“We have met on the tenth day of the moon which is called Togaso,” said Rali. “If Allah is kind we shall reach the country of our enemies on the fourteenth day of the moon which is called Assum.”
For months Rali had waited with that patience and will that are gifted to his race. Now it was his turn to move the pawn of breathless import that should win or lose a mighty stake in the gamble of life. Now, surely, his opponents had grown unwary, forgetful of the danger of being followed, and vigilance relaxed in confidence of their security behind tracks that had grown dim upon the sand, or obliterated by kindly elements of Time. Not now would the robbers guess that Rali had followed those self-same tracks while they were yet fresh to the vision, and had read there the riddle of the sands as clearly as scholar might read parchment. For two days he had followed them; afterwards he had stored in his mind the acute observations by which he hoped he would ultimately run the robbers to earth. He knew the tribe the robbers belonged to; knew each camel of the band should he ever cross their tracks again: marvellous observation and memory that are second nature to the tribes of the desert places, reared by the wayside of drifting sand and shepherds of camels from childhood.

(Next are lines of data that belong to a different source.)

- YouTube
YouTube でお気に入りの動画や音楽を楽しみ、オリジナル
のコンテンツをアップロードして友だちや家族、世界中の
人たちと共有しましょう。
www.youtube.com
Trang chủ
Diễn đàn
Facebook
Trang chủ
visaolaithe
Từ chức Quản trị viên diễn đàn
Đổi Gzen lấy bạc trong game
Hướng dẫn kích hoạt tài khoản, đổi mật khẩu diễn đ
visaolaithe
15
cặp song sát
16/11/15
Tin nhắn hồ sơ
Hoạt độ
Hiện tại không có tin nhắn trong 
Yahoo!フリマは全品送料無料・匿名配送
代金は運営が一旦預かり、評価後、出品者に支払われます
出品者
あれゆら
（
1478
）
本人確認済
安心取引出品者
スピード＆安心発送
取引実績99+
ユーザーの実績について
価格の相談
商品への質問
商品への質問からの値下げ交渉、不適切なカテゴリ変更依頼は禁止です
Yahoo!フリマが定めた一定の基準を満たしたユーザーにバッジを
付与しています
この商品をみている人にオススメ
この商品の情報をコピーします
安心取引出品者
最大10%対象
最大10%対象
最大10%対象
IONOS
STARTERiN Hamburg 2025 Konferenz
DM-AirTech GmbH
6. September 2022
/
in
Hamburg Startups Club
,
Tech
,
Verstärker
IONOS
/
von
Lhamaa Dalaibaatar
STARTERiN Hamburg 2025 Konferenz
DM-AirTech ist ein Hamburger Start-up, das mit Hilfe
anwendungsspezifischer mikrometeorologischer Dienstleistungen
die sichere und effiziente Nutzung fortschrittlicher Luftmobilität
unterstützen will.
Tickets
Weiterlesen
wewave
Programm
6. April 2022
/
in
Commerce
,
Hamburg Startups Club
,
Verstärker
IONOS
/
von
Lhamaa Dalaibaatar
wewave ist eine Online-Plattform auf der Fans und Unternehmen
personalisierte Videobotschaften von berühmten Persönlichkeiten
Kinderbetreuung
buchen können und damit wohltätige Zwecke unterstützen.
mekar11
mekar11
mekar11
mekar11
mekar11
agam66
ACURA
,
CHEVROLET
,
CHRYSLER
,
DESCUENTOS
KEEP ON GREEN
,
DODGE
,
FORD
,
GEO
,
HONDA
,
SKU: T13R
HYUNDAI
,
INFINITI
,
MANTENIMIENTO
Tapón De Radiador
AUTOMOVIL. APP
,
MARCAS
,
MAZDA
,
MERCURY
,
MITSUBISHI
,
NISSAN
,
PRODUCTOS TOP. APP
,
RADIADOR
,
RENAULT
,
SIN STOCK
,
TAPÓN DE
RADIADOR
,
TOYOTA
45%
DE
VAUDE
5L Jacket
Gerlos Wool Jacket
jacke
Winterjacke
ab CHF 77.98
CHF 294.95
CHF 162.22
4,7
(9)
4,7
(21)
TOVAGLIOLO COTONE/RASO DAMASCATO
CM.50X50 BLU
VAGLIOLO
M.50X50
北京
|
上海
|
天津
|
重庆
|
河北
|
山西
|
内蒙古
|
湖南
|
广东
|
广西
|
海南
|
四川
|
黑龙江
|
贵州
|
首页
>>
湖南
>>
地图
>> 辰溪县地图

It was evening. The sun, which had blazed down on the hot sand all day with the heat of a furnace fire, had dipped below the straight plain-edge of the horizon. For a fleeting moment the sand took on a ruddy glow, and, in the gracious, luminous light, even the soiled dress of the men and women of the bush-camp lost all shabbiness. Then the soft light died out, and it was almost night.
In the centre of the Tuareg encampment, of frail skin-covered gipsy shelters, three saddled camels were kneeling ready for a journey. Two awaited riders, the third was burdened with provisions; leather bags containing native food, and goatskins filled with precious water.
Presently Rali and Yofa, accompanied by a group of their friends, came up to the camels in readiness to depart. Both were fully armed with modern rifles and belts of ammunition. Solemnly the travellers bade good-bye to their comrades in camp. Then they swung easily into their saddles; and on the instant the camels felt touch of human hand they rose from the ground.
“Brothers, we depart,” cried Rali. “Tidings wing faster than the winds across the sands. See! we start south on the way to Kano, our tracks will lead in that direction and be lost. Hold fast our secret. Ere to-morrow we will turn about and speed north—and no stranger must know. In your salaams to the Rising Sun plead that Allah protect us. If life be spared we shall come back, bearing with us the beautiful Kahena, when the days are young in the moon which is called Germuda.”
A BRIEF HALT
And the camels padded noiselessly off into the night: gaunt, moving objects that dwindled down to shadowy specks on the plain of sand—then disappeared.
The journey which Rali and Yofa set out upon, which they had reckoned would entail thirty-five days of incessant travel, held no great hardship for them. Their anxiety lay in the danger of it, the strain of constant watchfulness, the duty of following out to the end the elusive trail of the robbers, now old and faint and altogether blank in places.